### [Tasks and exercises]
a – According to the passage on Indiana divorce settlement agreements, what standard is used to interpret settlement agreements?
b – Write a continuation of the passage on Indiana divorce settlement agreements, starting after its last sentence.

### [Source extract]
Discussion & Decision
[17] Indiana courts have encouraged divorcing couples to resolve their disputes in their own fashion by entering into settlement agreements. Copple v. Swindle, 112 N.E.3d 205, 211 (Ind. Ct. App. 2018). A strong policy favors the finality of marital property divisions, whether the court approves the terms of a settlement agreement reached by the parties or the court mandates the division of the property among the parties. Poppe v. Jabaay, 804 N.E.2d 789, 793 (Ind. Ct. App. 2004), trans. denied, cert. denied (2005). We interpret settlement agreements under a de novo standard. Copple, 112 N.E.3d at 210. Settlement agreements are contractual in nature and binding on the parties once the dissolution court merges and incorporates that agreement into the divorce decree. Id. If the terms are clear and unambiguous, those terms are deemed conclusive. Id.

### [Given information]
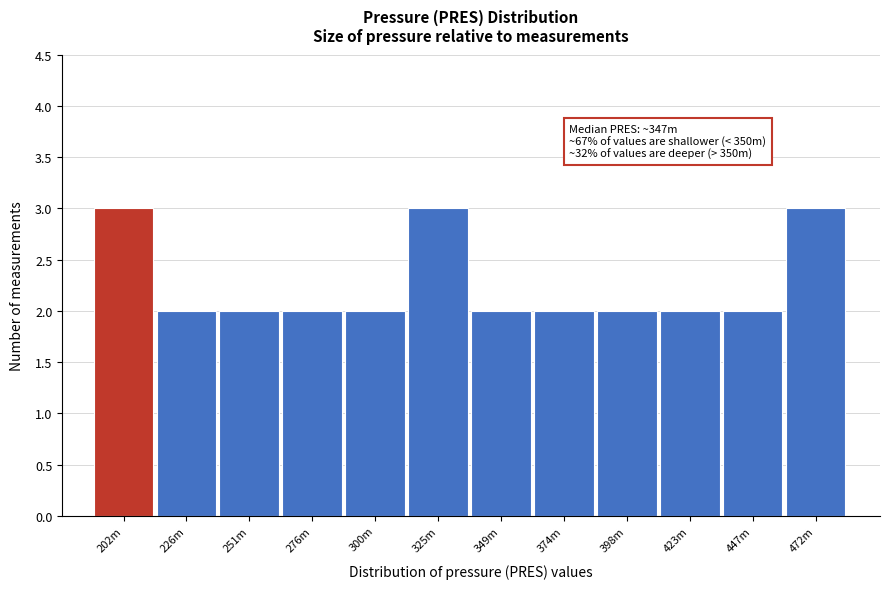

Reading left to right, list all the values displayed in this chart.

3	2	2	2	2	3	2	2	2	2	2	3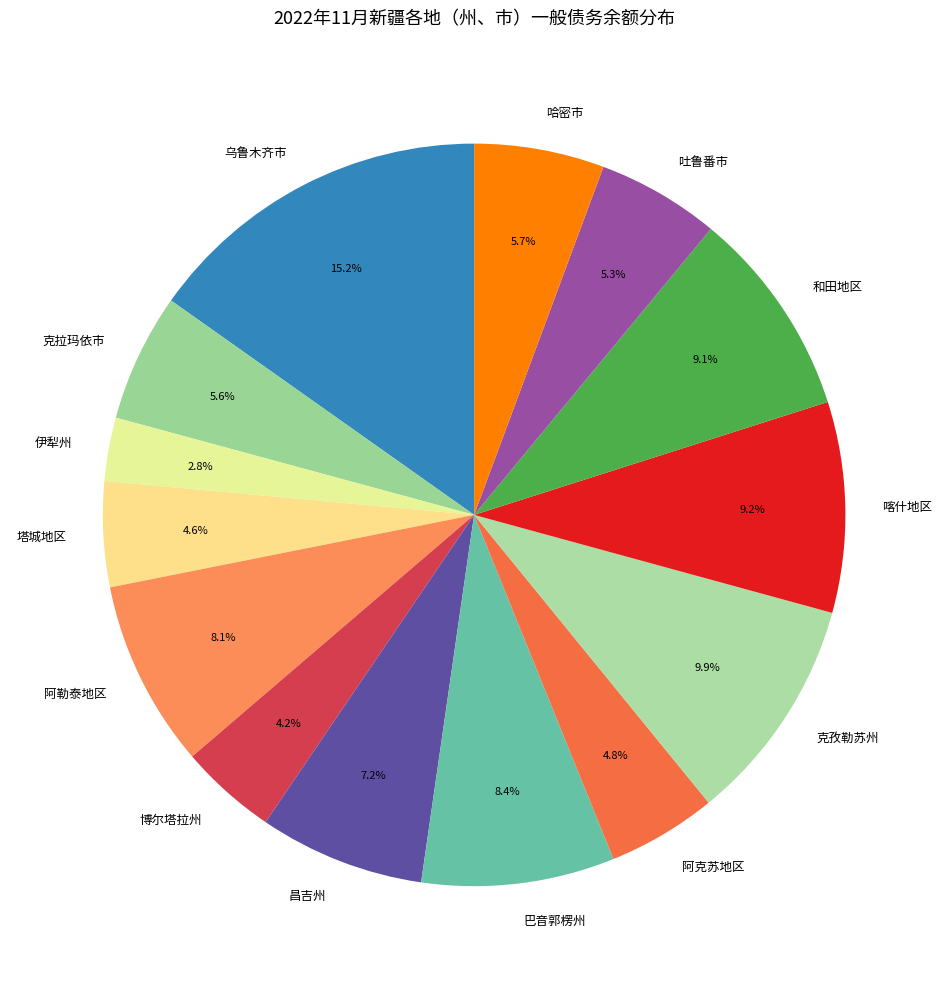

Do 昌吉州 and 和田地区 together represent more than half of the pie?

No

### [Answers provided]
a – A de novo standard.

b –
[18] As our Supreme Court has recently recognized, the Indiana Code forbids courts from modifying property settlement agreement unless the agreement allows for modification, the parties agree post-decree to modify their settlement agreement, or the agreement is tainted by fraud.4 Wohlt v. Wohlt, 245 N.E.3d 611, 620 (Ind. 2024); see also Ind. Code § 31-15-2-17 (stating that a property settlement agreement merged into decree is not subject to modification except according to agreement or per the parties’ consent); I.C. § 31-15-7-9.1(a) (stating that property disposition orders may not be revoked or modified except in the case of fraud); Ryan v. Ryan, 972 N.E.2d 359, 362-63 (Ind. 2012) (trial court may not modify a property settlement agreement incorporated into decree absent fraud, duress, or undue influence).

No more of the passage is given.